Zil sesiyle irkilmiştim. Ders bitmişti ama ben olanları düşünmekten dinleyememiştim. Yaşadığım şok hala geçmemişti yorgundum, bitkindim. Birden kevinin koluma vurmasıyla ona baktım.

"Heyy! Mara kendine misin kızım? Dersi de dinlemedin."

"Kev sabahtan beri yorgunum diyorum ya! İyiyim işte."

"Tamam be niye kızıyosun. Küserim bak!"

"Aptal, kızmadım hadi kafeteryaya inelim, çok acıktım."

"Aptal demene biraz alindim ama olsun. Hadi gidelim, kurt gibi açım."

Kafeteryaya varmıştık. Hiç olmadığı kadar garip bi enerjisi vardı. Umursamayarak yemeğimi almaya gittim.

"Mara bugün dersin var mı ya? Beni hazırlaman gerek."

"Evet var. Bayan Rachel'a gideceğim. Yetişirsem  gelirim size."

"Bayan Rachel mı dedin? O kadın hakkında garip şeyler duymuştum. Çok gıcık kadın, her şeye burnunu sokuyor."

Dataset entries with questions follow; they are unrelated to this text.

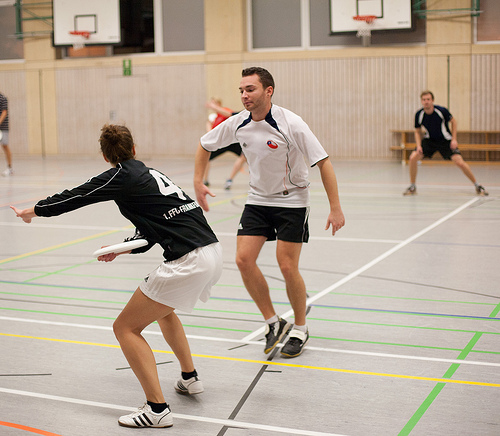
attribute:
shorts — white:
[137, 241, 224, 312]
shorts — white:
[1, 132, 11, 147]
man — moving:
[193, 67, 344, 358]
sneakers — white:
[117, 377, 204, 428]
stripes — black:
[133, 413, 152, 428]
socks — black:
[147, 370, 197, 412]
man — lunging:
[403, 92, 488, 197]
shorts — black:
[235, 205, 309, 243]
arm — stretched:
[11, 175, 116, 225]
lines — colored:
[312, 234, 493, 383]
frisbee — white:
[94, 239, 148, 258]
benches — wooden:
[391, 128, 497, 162]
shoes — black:
[265, 319, 309, 359]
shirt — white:
[200, 105, 330, 209]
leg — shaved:
[114, 288, 176, 403]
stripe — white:
[433, 107, 452, 142]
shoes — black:
[402, 184, 490, 196]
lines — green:
[317, 319, 498, 348]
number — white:
[148, 169, 186, 200]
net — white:
[357, 21, 375, 40]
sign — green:
[123, 60, 133, 77]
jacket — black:
[35, 159, 218, 260]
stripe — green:
[400, 353, 465, 434]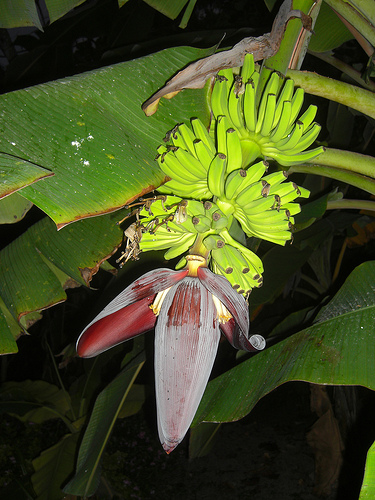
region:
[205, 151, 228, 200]
a green banana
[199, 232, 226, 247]
a green banana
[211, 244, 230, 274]
a green banana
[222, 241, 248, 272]
a green banana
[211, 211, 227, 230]
a green banana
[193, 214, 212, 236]
a green banana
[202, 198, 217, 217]
a green banana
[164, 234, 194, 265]
a green banana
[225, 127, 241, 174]
a green banana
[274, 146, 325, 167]
a green banana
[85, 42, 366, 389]
a banana tree has grown from the ground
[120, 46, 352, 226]
the bananas are yellow and green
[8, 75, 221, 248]
the leaves have white spots on them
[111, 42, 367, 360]
the bananas are attached to the tree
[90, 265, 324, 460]
the flower is red and white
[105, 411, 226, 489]
the ground has rocks and dirt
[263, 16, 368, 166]
the stems are green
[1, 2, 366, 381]
forest landscape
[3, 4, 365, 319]
the leaves are green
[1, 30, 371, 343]
leaves are covering the landscape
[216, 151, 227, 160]
the brown end of the banana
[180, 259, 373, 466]
a large green leaf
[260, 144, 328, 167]
a green banana on the tree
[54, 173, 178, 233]
a brown edge of the leaf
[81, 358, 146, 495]
a vein on the leaf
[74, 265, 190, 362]
a brown leaf on the tree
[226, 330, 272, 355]
a curled up brown leaf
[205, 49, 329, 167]
a bunch of bananas on the tree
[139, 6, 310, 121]
a shriveled leaf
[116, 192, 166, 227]
twigs on the leaf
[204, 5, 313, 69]
the bird is gray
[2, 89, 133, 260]
the leaves are green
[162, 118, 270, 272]
the bananas are yellow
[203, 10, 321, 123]
bird is on bananas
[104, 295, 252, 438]
the flower is purple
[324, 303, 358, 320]
white dots on leaves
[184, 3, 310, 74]
this is a bird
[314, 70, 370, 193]
these are the stems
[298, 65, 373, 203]
the stems are green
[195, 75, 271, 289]
the bananas are in a bushel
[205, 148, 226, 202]
A green banana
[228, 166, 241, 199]
A green banana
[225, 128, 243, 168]
A green banana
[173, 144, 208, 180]
A green banana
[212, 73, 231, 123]
A green banana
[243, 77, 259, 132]
A green banana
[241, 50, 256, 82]
A green banana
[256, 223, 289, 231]
A green banana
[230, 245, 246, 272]
A green banana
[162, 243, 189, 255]
A green banana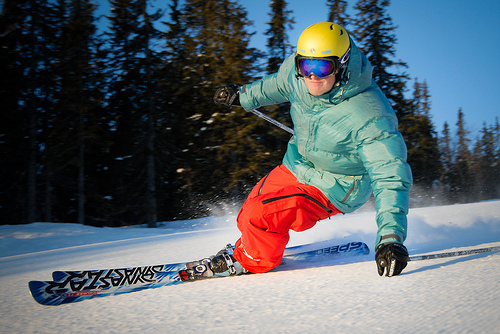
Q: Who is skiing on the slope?
A: The person on the skis.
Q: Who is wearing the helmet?
A: The skier.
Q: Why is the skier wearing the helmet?
A: For safety.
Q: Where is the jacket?
A: On the skier.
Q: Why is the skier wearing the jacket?
A: For warmth.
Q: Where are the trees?
A: Behind the skier.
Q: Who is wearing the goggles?
A: The skier.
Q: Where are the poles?
A: In the skier's hands.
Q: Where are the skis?
A: Under the skier.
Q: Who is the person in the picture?
A: Its a person skiing.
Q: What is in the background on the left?
A: Pine trees on the mountain.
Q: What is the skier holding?
A: A ski pole.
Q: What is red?
A: Pants.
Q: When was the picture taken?
A: Daytime.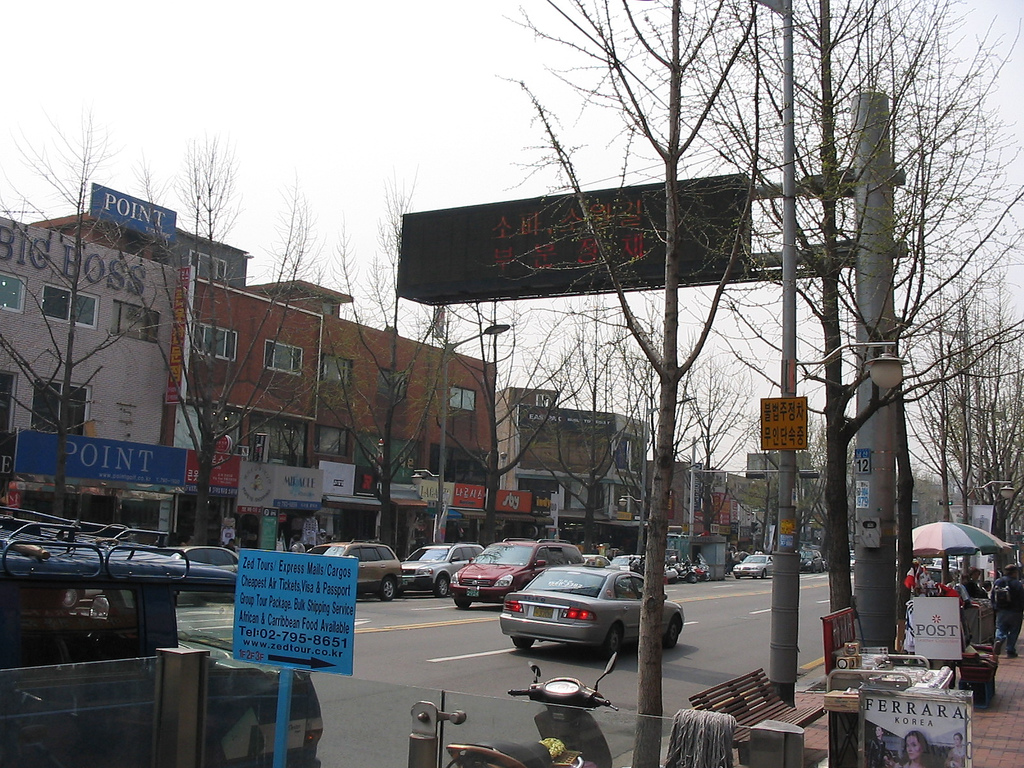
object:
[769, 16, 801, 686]
pole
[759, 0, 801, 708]
light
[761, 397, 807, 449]
sign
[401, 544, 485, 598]
van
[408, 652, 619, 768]
moped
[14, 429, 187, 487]
blue sign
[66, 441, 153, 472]
point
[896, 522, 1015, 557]
umbrella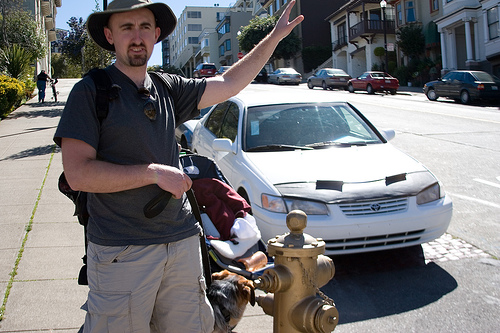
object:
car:
[191, 89, 454, 263]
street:
[170, 69, 500, 332]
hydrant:
[246, 204, 348, 332]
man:
[54, 0, 310, 333]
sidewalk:
[1, 76, 309, 332]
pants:
[78, 235, 217, 332]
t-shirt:
[52, 63, 211, 248]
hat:
[84, 0, 180, 50]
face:
[111, 11, 155, 68]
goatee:
[125, 42, 150, 66]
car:
[421, 69, 500, 104]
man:
[36, 70, 53, 105]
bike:
[49, 79, 60, 103]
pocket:
[79, 291, 134, 332]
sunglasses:
[139, 86, 159, 122]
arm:
[174, 37, 276, 120]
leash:
[142, 189, 178, 219]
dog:
[74, 263, 254, 333]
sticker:
[249, 121, 258, 137]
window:
[241, 100, 387, 154]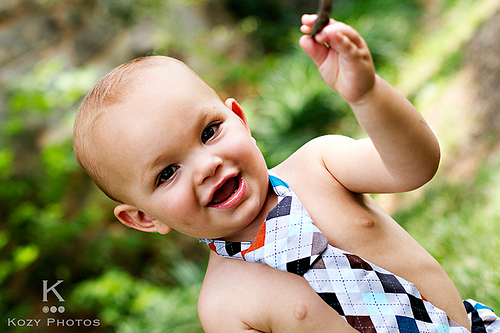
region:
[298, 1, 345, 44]
cigar in baby hand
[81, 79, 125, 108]
Blonde hair on baby head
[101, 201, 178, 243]
Left ear on baby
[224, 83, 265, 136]
Right ear on baby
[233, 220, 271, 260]
Orange color on tie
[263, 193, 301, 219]
Purple color on tie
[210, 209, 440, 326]
Baby wearing small tie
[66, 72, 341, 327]
Baby looking at camera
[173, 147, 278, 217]
Smile on baby face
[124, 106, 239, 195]
Baby has black eyes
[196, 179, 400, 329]
baby wears multicolor tie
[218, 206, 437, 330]
tie is mainly light blue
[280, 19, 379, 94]
baby holds dark brown cigar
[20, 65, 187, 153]
baby has fine brown hair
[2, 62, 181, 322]
trees in background behind baby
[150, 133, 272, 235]
baby is smiling widely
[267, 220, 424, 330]
tie has black diamond pattern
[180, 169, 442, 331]
tie has grey pattern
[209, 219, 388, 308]
tie has orange diamonds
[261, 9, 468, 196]
baby's left arm is bent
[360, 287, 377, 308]
the tie is checkered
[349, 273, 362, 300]
the tie is checkered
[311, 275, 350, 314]
the tie is checkered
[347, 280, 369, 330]
the tie is checkered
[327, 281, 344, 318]
the tie is checkered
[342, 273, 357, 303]
the tie is checkered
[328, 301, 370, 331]
the tie is checkered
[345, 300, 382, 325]
the tie is checkered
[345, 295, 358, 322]
the tie is checkered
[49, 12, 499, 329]
bald headed baby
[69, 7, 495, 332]
baby with very little hair posing for the camera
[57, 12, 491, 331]
little boy with a tie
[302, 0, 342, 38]
brown stick the little boy is holding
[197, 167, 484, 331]
colorful tie on the little boy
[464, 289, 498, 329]
diaper cover to match the tie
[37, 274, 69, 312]
emblem of the photographer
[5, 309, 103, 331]
Name of the photographer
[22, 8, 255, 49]
bushes and trees behind baby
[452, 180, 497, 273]
patch of grass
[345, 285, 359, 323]
the boy is wearing tie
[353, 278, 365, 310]
the boy is wearing tie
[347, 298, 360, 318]
the boy is wearing tie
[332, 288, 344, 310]
the boy is wearing tie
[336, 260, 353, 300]
the boy is wearing tie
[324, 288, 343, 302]
the boy is wearing tie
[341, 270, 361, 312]
the boy is wearing tie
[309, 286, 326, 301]
the boy is wearing tie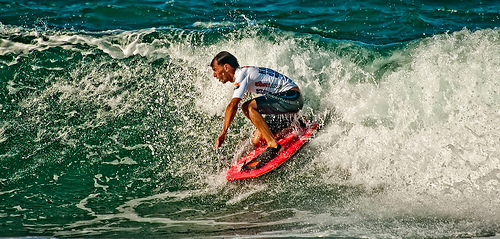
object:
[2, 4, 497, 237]
water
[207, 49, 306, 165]
man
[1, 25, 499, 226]
wave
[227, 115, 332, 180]
surfboard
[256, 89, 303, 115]
shorts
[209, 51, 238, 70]
hair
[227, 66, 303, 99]
top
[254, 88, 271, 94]
writing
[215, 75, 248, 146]
arm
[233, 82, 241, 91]
emblem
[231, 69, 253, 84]
shoulder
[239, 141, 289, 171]
flipper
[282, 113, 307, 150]
flipper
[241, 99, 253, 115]
knee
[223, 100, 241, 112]
elbow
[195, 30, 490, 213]
foam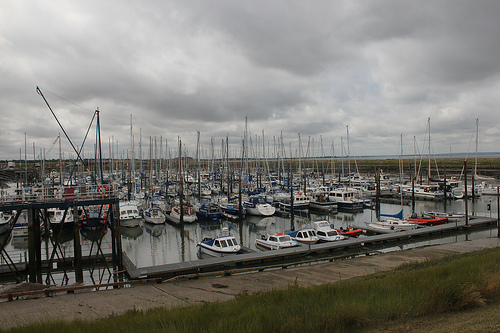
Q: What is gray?
A: The sky.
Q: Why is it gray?
A: It's going to rain.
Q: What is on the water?
A: Boats.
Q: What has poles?
A: Boats.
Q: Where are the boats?
A: On the water.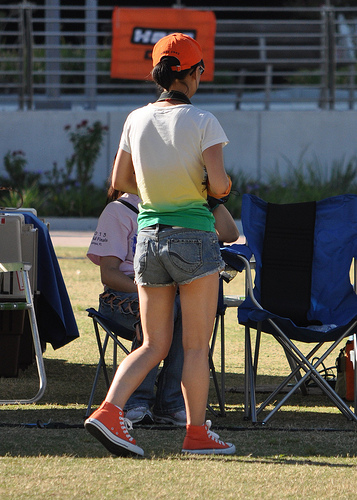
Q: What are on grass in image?
A: Blue and black lawn chair.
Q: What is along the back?
A: Brush.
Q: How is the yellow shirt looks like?
A: Trendy.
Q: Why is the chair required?
A: Sit.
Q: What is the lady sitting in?
A: Folding chair.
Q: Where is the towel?
A: Over back of chair.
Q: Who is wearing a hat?
A: A lady.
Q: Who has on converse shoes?
A: A lady.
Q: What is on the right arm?
A: Wrist band.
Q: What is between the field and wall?
A: Sidewalk.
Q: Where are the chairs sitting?
A: In grass.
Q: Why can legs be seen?
A: Wearing of shorts.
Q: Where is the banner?
A: On gate.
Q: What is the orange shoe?
A: Sneakers.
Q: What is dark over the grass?
A: Shade.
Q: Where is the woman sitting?
A: Chair.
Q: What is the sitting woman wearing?
A: Pink tee shirt.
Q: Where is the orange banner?
A: On fence.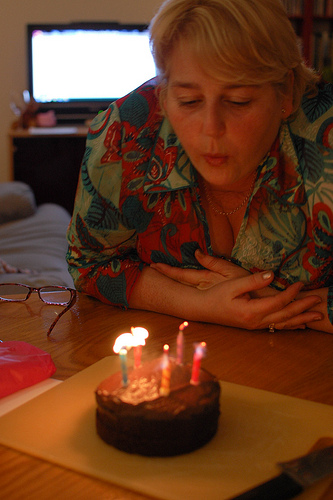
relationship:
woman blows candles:
[65, 0, 333, 332] [108, 310, 213, 394]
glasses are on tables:
[10, 274, 88, 329] [62, 295, 263, 369]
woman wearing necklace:
[68, 28, 331, 256] [148, 85, 310, 222]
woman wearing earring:
[65, 0, 333, 332] [276, 106, 292, 120]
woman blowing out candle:
[65, 0, 333, 332] [189, 341, 206, 387]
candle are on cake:
[189, 341, 206, 387] [82, 338, 242, 440]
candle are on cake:
[113, 332, 131, 388] [92, 305, 234, 460]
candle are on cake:
[189, 341, 206, 387] [86, 383, 222, 458]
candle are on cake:
[189, 341, 206, 387] [51, 309, 261, 463]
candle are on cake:
[189, 341, 206, 387] [92, 320, 219, 458]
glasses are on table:
[0, 282, 78, 337] [5, 279, 112, 373]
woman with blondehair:
[65, 0, 333, 332] [148, 0, 322, 118]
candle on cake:
[188, 340, 206, 385] [93, 355, 220, 457]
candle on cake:
[174, 320, 189, 367] [93, 355, 220, 457]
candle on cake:
[159, 342, 172, 397] [93, 355, 220, 457]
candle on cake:
[112, 331, 135, 389] [93, 355, 220, 457]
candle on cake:
[127, 326, 149, 376] [93, 355, 220, 457]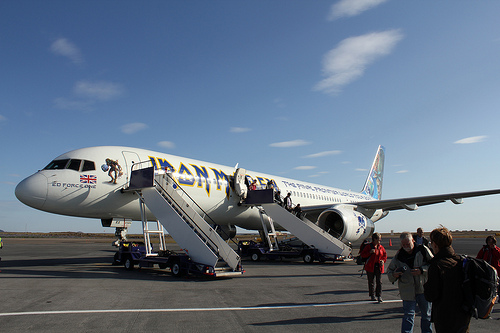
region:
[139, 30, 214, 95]
Sky is blue color.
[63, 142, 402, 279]
One plane is seen.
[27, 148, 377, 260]
Plane is white color.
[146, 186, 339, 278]
Two steps are attached to the plane.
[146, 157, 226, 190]
Letters are blue and yellow.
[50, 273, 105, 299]
Road is grey color.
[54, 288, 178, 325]
White lines on road.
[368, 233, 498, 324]
People are standing in road.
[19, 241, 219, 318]
Shadow falls on road.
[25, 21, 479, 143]
Sky is clear with few clouds.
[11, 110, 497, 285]
The plane is white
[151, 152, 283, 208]
The plane says Iron Maiden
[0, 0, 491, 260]
The sky is blue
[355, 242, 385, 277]
The jacket is red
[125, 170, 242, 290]
The steps are white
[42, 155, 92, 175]
The cockpit has windows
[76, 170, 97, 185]
Union Jack flag beneath the windows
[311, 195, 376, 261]
The engine is big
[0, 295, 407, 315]
The white stripe is on the tarmac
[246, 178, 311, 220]
people are on the stairs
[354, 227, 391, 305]
a woman in red jacket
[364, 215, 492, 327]
a group of people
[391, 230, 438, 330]
a man in blue jeans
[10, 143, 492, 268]
a very big aeroplane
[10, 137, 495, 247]
a very beautiful plane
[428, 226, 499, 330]
a man carrying a back pack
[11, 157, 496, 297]
an aeroplane in the runway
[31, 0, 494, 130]
very clear skies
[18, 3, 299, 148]
very clear blue skies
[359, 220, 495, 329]
a croud of people at the airport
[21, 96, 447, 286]
plane is large and white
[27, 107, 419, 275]
plane is large and white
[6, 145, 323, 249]
white plane on runway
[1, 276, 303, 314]
runway beneath the plane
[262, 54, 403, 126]
white cloud in the sky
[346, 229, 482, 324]
People outside the plane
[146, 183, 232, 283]
stairs leading down from plane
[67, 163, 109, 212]
British logo on plane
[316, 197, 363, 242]
engine of plane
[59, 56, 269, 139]
Blue sky above the plane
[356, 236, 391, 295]
woman with red jacket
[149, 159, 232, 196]
The word "Iron"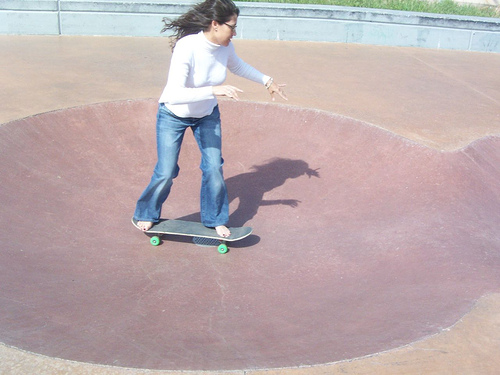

"Ne alaka ya, nerden duydun?"

"Tüm kasabanın dilinde. Gerçekten de duymamışsın. Bak şimdi bu kadın falcı mıymış neymiş. Evine gelen ya da evine gittiği herkese zorla fal bakarmış. Ağızını hiç hayıra açtığını duymamışlar. Her fal baktığı kişinin başına iyi veya kötü bir olay gelirmiş. Korkutucu değil mi? "

" Kev saçmalama! İnandın mı buna gerçekten? Annem bile seviyor o kadını. Söylediklerinin gerçek olmasının bir imkanı yok."

" Tabii ki inanıyorum mara! Yaşayan kişiler söylüyor. Hem o kadın sizin evinize hiç gelmedi di mi? Tabii bilmez annen o kadının nasıl biri olduğunu. "

" Yok gelmedi de uzun zamandır bi tanışmışlıkları var diye biliyorum. Bugün gidince göreceğim nasıl birisi olduğunu. "

" Garip gerçekten. Ha bugün gidince sana fal bakmasına sakın izin verme tamam mı. Bak sakın! "

" Tamam kev, amma konuştun. Hem niye fal baktırmak isteyeyim ki? Saçmalık. Hadi sus da ye yemeğini."

Yemeğimizi yerken etrafta gözümü gezdirdim. Tam önüme dönecekken çaprazımıda ki masa da oturan o kızı gördüm. Gülerek arkadaşlarına bir şeyler anlatıyordu. Gerçekten hatırlamıyordu gibi. Yere düştüğünde kafasına aldığı darbe bile onu etkilememişti. Tekrar göz göze geldik. Saniyesinde kafasını geri çevirdi. Gayet mutlu gözükse de. Bastıramadığı bir şey vardı. Korkusunu dışına vuramıyordu ya da vurmak istemiyordu . O endişesi yüzünden kolaylıkla okunuyordu. Önüme dönüp yemeğimi yemeye devam ettim.

"Mara, bir şey soracağım."

"Sor."

"Sanki bir şey hatırlıyorum ama çözemedim ne olduğunu."

"N-ne hatırladın?"

" Sen vardın, karşında da bir kız. Sana seslendim ama duymadın. Bu kadar."

"Nasıl yani? Rüya filan görmüşsündür ya boşver."

"Bence de, bu aralar çok saçma rüyalar görüyorum."